Lorsque mon stage se termine en mars, je pars m’exiler à Marseille. Je quitte tout : mon travail, mes ami.e.s, mon appartement, ma ville. D’un coup, c’est comme si j’avais mis un casque anti-bruit. Je me retrouve dans une bulle sans son, sans vie sociale, sans repères, sans occupation. J’avais besoin de perdre pied dans ma solitude pour y voir plus clair dans ma vie.
À ce moment-là à Marseille, j’habite les murs de quelqu’un d’autre. J’échange d’appartement avec un inconnu rencontré sur un groupe Facebook queer marseillais. J’habite les mots d’amour de sa copine sur la table de chevet. J’habite ses livres qui me donnent envie mais je n’ose pas ouvrir. J’habite sa collection d’écharpes tricotées et son lit deux places presqu’aussi grand que mon studio parisien. Parfois, je fais des crises d’angoisse et je finis en larmes sur son siège de bureau, incapable de quitter sa chambre. Parfois, j’écris sur son lit, en pyjama. Parfois, je discute avec son colocataire Théophile, un artiste gay, fin de la vingtaine, qui écoute les Black Eyed Peas à fond dans sa chambre.
Je me sens seule souvent. Mais je trouve dans la colocation une forme de communauté et de réconfort, entourées de personnes queer que je connais à peine. Théophile invite souvent ses ami.e.s à la maison, notamment une fille de mon âge qui aime les mêmes artistes que moi. On se montre des clips de Caroline Polachek sur le canapé orange du salon. Il m’invite à déjeuner avec ses copaines. Le partenaire de Théophile passe beaucoup de temps à l’appartement. Il me parle de sa thèse, je ne comprends pas grand chose. Je le trouve très gentil et sa présence calme souvent mes angoisses, sans qu’il n’en sache rien. Parfois, je sors et Théophile complimente mes tenues. Je me sens validée, moins seule même dans une ville où je ne connais personne.

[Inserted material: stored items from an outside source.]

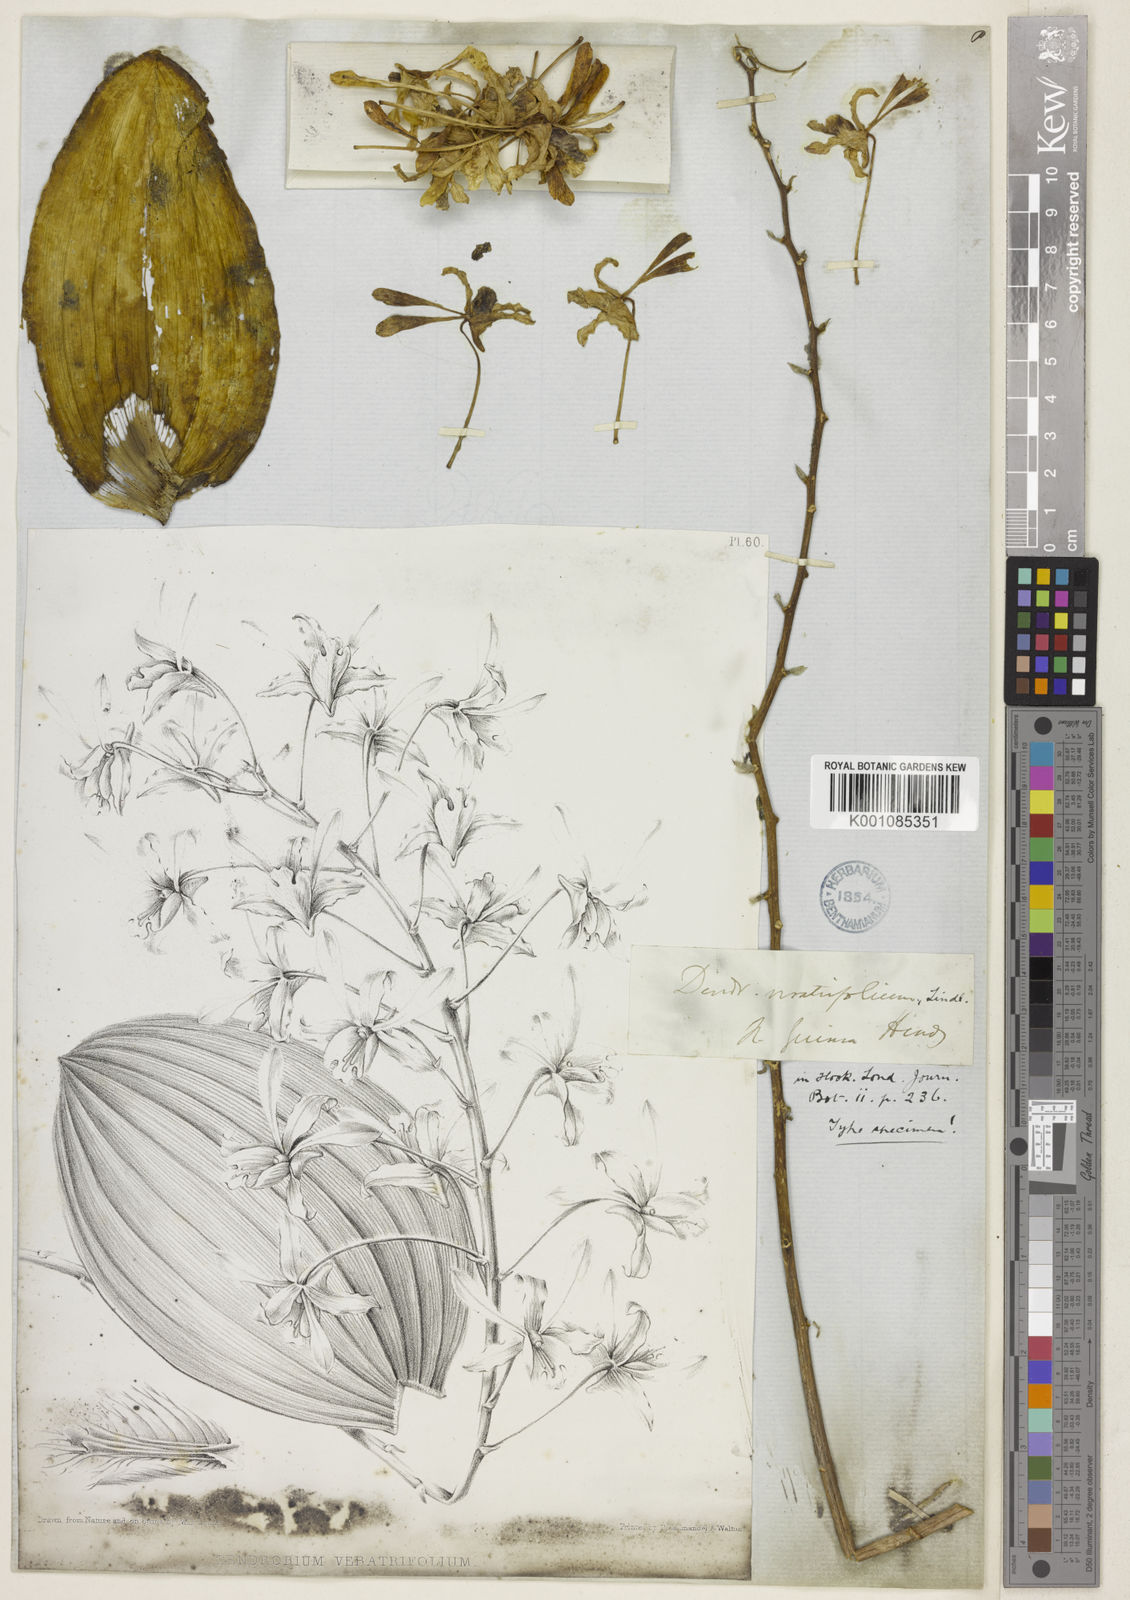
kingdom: Plantae
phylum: Tracheophyta
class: Liliopsida
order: Asparagales
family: Orchidaceae
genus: Dendrobium
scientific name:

Lorsque je rentre à Paris fin avril, j’écris mon mémoire de Master 1, que je n’avais pas pu rendre l’année précédente. Il me reste deux mois non seulement pour tout écrire mais aussi pour me remettre à la recherche ; recherche que j’avais laissée au fond d’un tiroir un an plus tôt. Alors que je dépoussière mon sujet de l’année précédente – sur les chambres des adolescentes fans – je me rends compte que celui-ci ne me donne plus envie. Je m’y sens totalement déconnectée. Sans trop réfléchir, je supprime le dossier avec ma bibliographie et mes fiches de lecture sur le rapport des adolescentes à l’espace intime, aux One Direction, aux réseaux sociaux… COMMAND + SUPPRIMER. Des mois de recherche à la Corbeille.
Alors je commence mes recherches sur le rapport entre la communauté lesbienne et la chambre. J’écris mon mémoire sur ce sujet. Je crois que ma solitude avait besoin de transparaître quelque part et ma recherche devient le médium dont je nécessitais sans trop le savoir : je parle de chambre lesbienne, comme celle que j’ai habité à Marseille, comme celle chez moi à Paris. J’avais besoin de recentrer ma recherche, de l’écrire un peu sur moi, un peu sur les personnes que je connaissais, un peu sur ma communauté qui me dépassait. Je prends des photos, j’écris, je lis. Les ressources sont rares. Pourtant, le sujet me passionne et j’estime que de lui découle une sorte d’urgence, de nécessité.  Mais alors, pourquoi s’intéresser à la chambre sous le prisme queer? Quel est le lien entre les deux?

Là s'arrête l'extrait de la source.